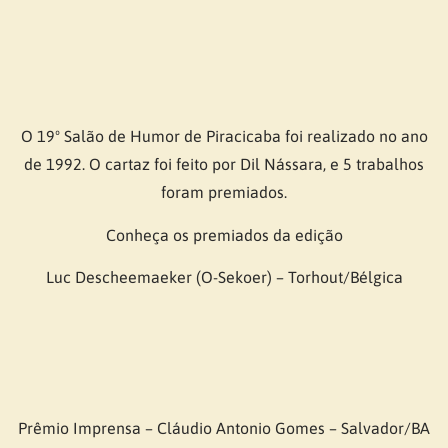
O 19º Salão de Humor de Piracicaba foi realizado no ano
de 1992. O cartaz foi feito por Dil Nássara, e 5 trabalhos
foram premiados.
Conheça os premiados da edição
Luc Descheemaeker (O-Sekoer) – Torhout/Bélgica
Prêmio Imprensa – Cláudio Antonio Gomes – Salvador/BA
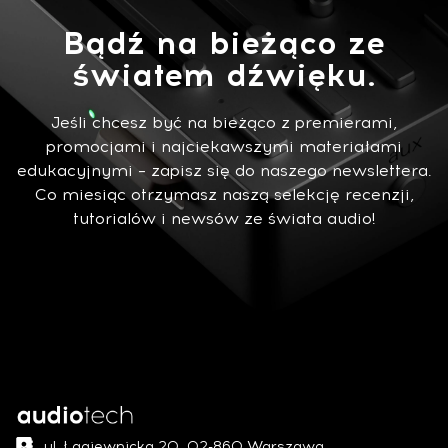
Bądź na bieżąco ze
światem dźwięku.
Jeśli chcesz być na bieżąco z premierami,
promocjami i najciekawszymi materiałami
edukacyjnymi – zapisz się do naszego newslettera.
Co miesiąc otrzymasz naszą selekcję recenzji,
tutorialów i newsów ze świata audio!
ul. Łagiewnicka 20, 02-860 Warszawa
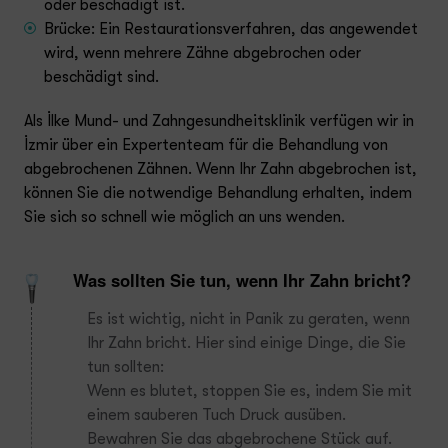
oder beschädigt ist.
Brücke: Ein Restaurationsverfahren, das angewendet
wird, wenn mehrere Zähne abgebrochen oder
beschädigt sind.
Als İlke Mund- und Zahngesundheitsklinik verfügen wir in
İzmir über ein Expertenteam für die Behandlung von
abgebrochenen Zähnen. Wenn Ihr Zahn abgebrochen ist,
können Sie die notwendige Behandlung erhalten, indem
Sie sich so schnell wie möglich an uns wenden.
Was sollten Sie tun, wenn Ihr Zahn bricht?
Es ist wichtig, nicht in Panik zu geraten, wenn
Ihr Zahn bricht. Hier sind einige Dinge, die Sie
tun sollten:
Wenn es blutet, stoppen Sie es, indem Sie mit
einem sauberen Tuch Druck ausüben.
Bewahren Sie das abgebrochene Stück auf.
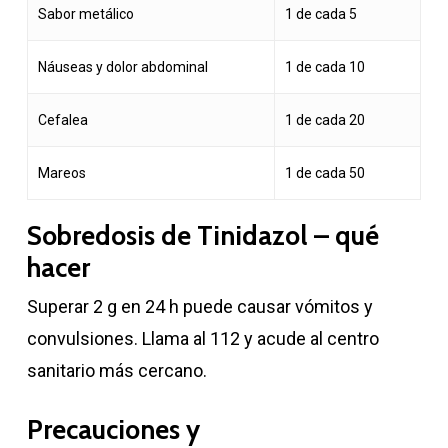
Sabor metálico
1 de cada 5
Náuseas y dolor abdominal
1 de cada 10
Cefalea
1 de cada 20
Mareos
1 de cada 50
Sobredosis de Tinidazol – qué
hacer
Superar 2 g en 24 h puede causar vómitos y
convulsiones. Llama al 112 y acude al centro
sanitario más cercano.
Precauciones y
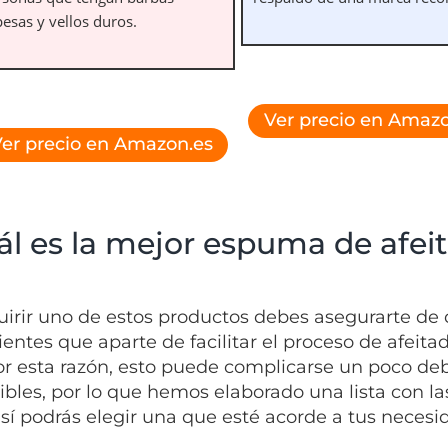
esas y vellos duros.
Ver precio en Amazo
er precio en Amazon.es
ál es la mejor espuma de afeit
uirir uno de estos productos debes asegurarte de
ientes que aparte de facilitar el proceso de afeit
Por esta razón, esto puede complicarse un poco deb
ibles, por lo que hemos elaborado una lista con l
así podrás elegir una que esté acorde a tus necesi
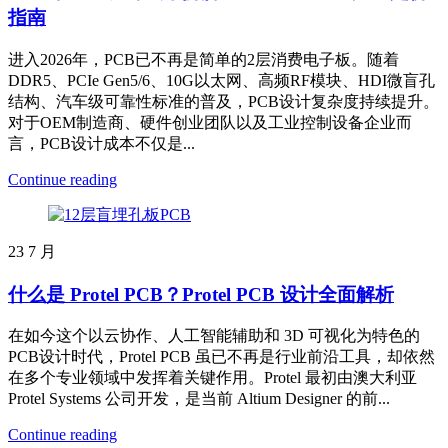
指南
进入2026年，PCB已不再是简单的2层消费电子板。随着
DDR5、PCIe Gen5/6、10G以太网、高频RF模块、HDI微盲孔
结构、汽车级可靠性标准的普及，PCB设计复杂度持续提升。
对于OEM制造商、硬件创业团队以及工业控制设备企业而
言，PCB设计成本不仅是...
Continue reading
23
7 月
什么是 Protel PCB？Protel PCB 设计全面解析
在如今这个以云协作、人工智能辅助和 3D 可视化为特色的
PCB设计时代，Protel PCB 虽已不再是行业前沿工具，却依然
在多个专业领域中发挥着关键作用。Protel 最初由澳大利亚
Protel Systems 公司开发，是当前 Altium Designer 的前...
Continue reading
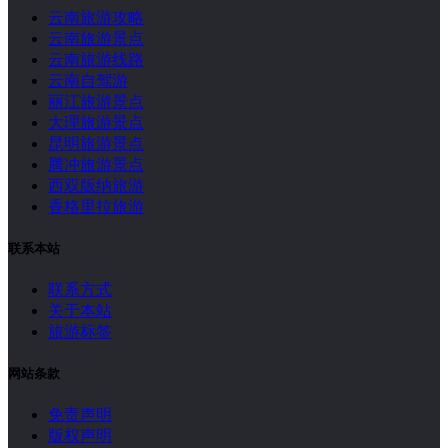
云南旅游攻略
云南旅游景点
云南旅游线路
云南自驾游
丽江旅游景点
大理旅游景点
昆明旅游景点
腾冲旅游景点
西双版纳旅游
香格里拉旅游
联系本站
联系方式
关于本站
旅游标签
网站条款
免责声明
版权声明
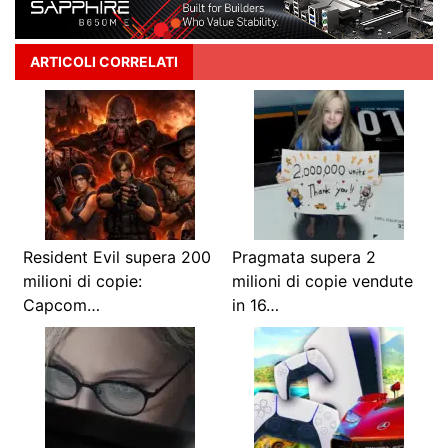
ARTICOLI CORRELATI
Resident Evil supera 200
Pragmata supera 2
milioni di copie:
milioni di copie vendute
Capcom…
in 16…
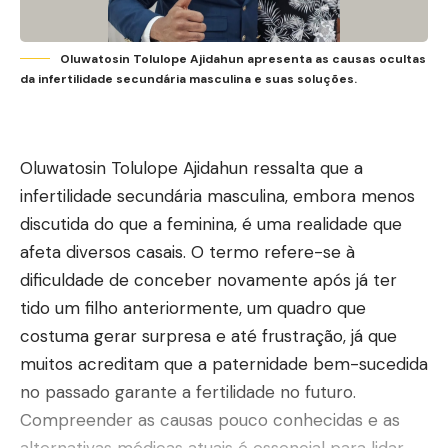
Oluwatosin Tolulope Ajidahun apresenta as causas ocultas
da infertilidade secundária masculina e suas soluções.
Oluwatosin Tolulope Ajidahun ressalta que a
infertilidade secundária masculina, embora menos
discutida do que a feminina, é uma realidade que
afeta diversos casais. O termo refere-se à
dificuldade de conceber novamente após já ter
tido um filho anteriormente, um quadro que
costuma gerar surpresa e até frustração, já que
muitos acreditam que a paternidade bem-sucedida
no passado garante a fertilidade no futuro.
Compreender as causas pouco conhecidas e as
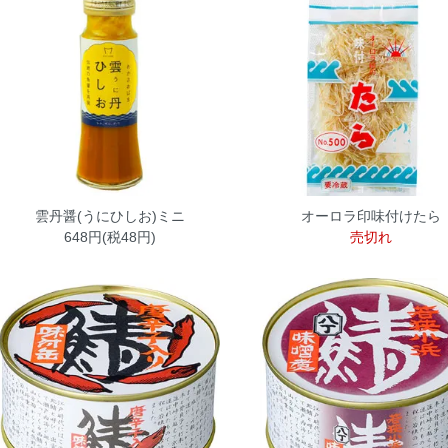
雲丹醤(うにひしお)ミニ
オーロラ印味付けたら
648円(税48円)
売切れ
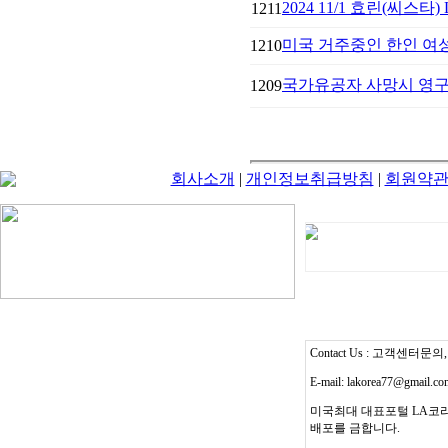
2024 11/1 효린(씨스타)
1211
미국 거주중인 한인 여성
1210
국가유공자 사망시 영구
1209
회사소개
|
개인정보취급방침
|
회원약
Contact Us : 고객센터문의, T
E-mail: lakorea77@gmail.c
미국최대 대표포털 LA코리
배포를 금합니다.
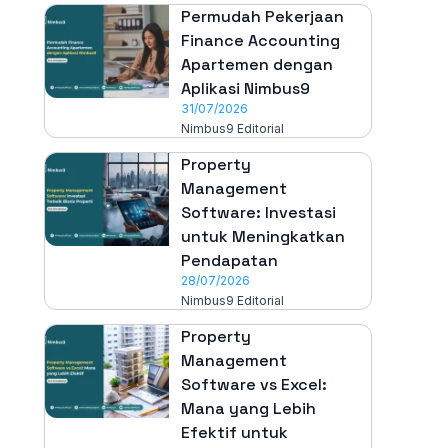
Permudah Pekerjaan
Finance Accounting
Apartemen dengan
Aplikasi Nimbus9
31/07/2026
Nimbus9 Editorial
Property
Management
Software: Investasi
untuk Meningkatkan
Pendapatan
28/07/2026
Nimbus9 Editorial
Property
Management
Software vs Excel:
Mana yang Lebih
Efektif untuk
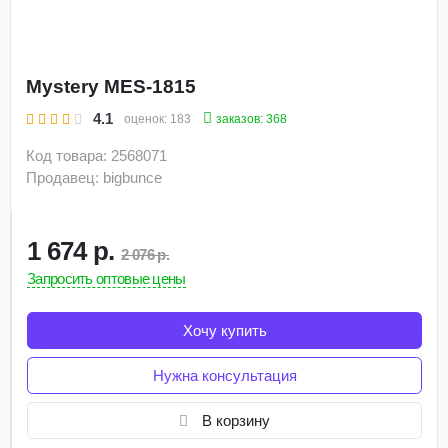
Mystery MES-1815
4.1
заказов: 368
оценок:
183
Код товара: 2568071
Продавец: bigbunce
1 674 р.
2 076 р.
Запросить оптовые цены
Хочу купить
Нужна консультация
В корзину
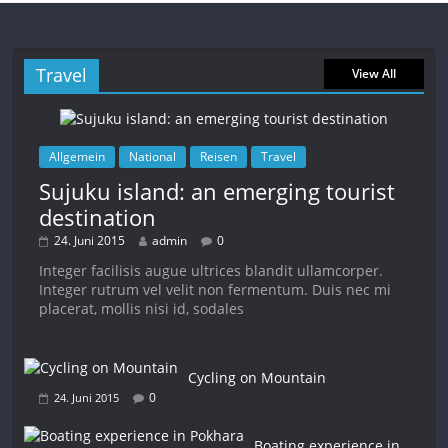
Travel
View All
Allgemein
National
Reisen
Travel
Sujuku island: an emerging tourist
destination
24. Juni 2015
admin
0
Integer facilisis augue ultrices blandit ullamcorper.
Integer rutrum vel velit non fermentum. Duis nec mi
placerat, mollis nisi id, sodales
Cycling on Mountain
0
24. Juni 2015
Boating experience in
════
**Work item:** Please lay out the lines from the beginning through the one containing "ul. Łagiewnicka 20, 02-860 Warszawa", inclusive, as a Markdown table with the columns Row and Line, skipping blank lines and leaving out the pictures.

**Solution for this exercise:**
| Row | Line |
|---|---|
| 1 | O 19º Salão de Humor de Piracicaba foi realizado no ano |
| 2 | de 1992. O cartaz foi feito por Dil Nássara, e 5 trabalhos |
| 3 | foram premiados. |
| 4 | Conheça os premiados da edição |
| 5 | Luc Descheemaeker (O-Sekoer) – Torhout/Bélgica |
| 6 | Prêmio Imprensa – Cláudio Antonio Gomes – Salvador/BA |
| 7 | Bądź na bieżąco ze |
| 8 | światem dźwięku. |
| 9 | Jeśli chcesz być na bieżąco z premierami, |
| 10 | promocjami i najciekawszymi materiałami |
| 11 | edukacyjnymi – zapisz się do naszego newslettera. |
| 12 | Co miesiąc otrzymasz naszą selekcję recenzji, |
| 13 | tutorialów i newsów ze świata audio! |
| 14 | ul. Łagiewnicka 20, 02-860 Warszawa |